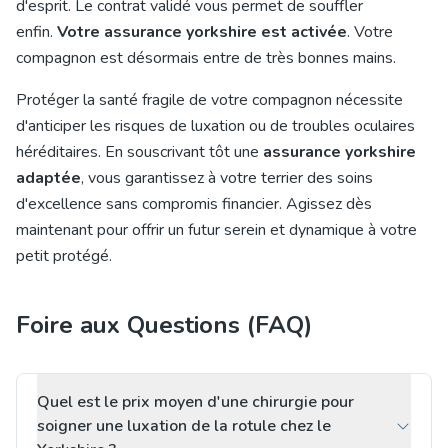
d'esprit. Le contrat validé vous permet de souffler
enfin.
Votre assurance yorkshire est activée
. Votre
compagnon est désormais entre de très bonnes mains.
Protéger la santé fragile de votre compagnon nécessite
d'anticiper les risques de luxation ou de troubles oculaires
héréditaires. En souscrivant tôt une
assurance yorkshire
adaptée
, vous garantissez à votre terrier des soins
d'excellence sans compromis financier. Agissez dès
maintenant pour offrir un futur serein et dynamique à votre
petit protégé.
Foire aux Questions (FAQ)
Quel est le prix moyen d'une chirurgie pour
soigner une luxation de la rotule chez le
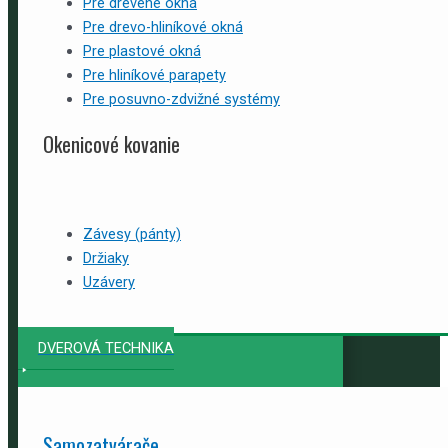
Pre drevené okná
Pre drevo-hliníkové okná
Pre plastové okná
Pre hliníkové parapety
Pre posuvno-zdvižné systémy
Okenicové kovanie
Závesy (pánty)
Držiaky
Uzávery
DVEROVÁ TECHNIKA
Samozatvárače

================================

• _What you will do_: Everything from the line with "Pre drevené okná" through the end of the listing, both ends included, needs to be transcribed exactly, with no other lines.

• _Output below_:
Pre drevené okná
Pre drevo-hliníkové okná
Pre plastové okná
Pre hliníkové parapety
Pre posuvno-zdvižné systémy
Okenicové kovanie
Závesy (pánty)
Držiaky
Uzávery
DVEROVÁ TECHNIKA
Samozatvárače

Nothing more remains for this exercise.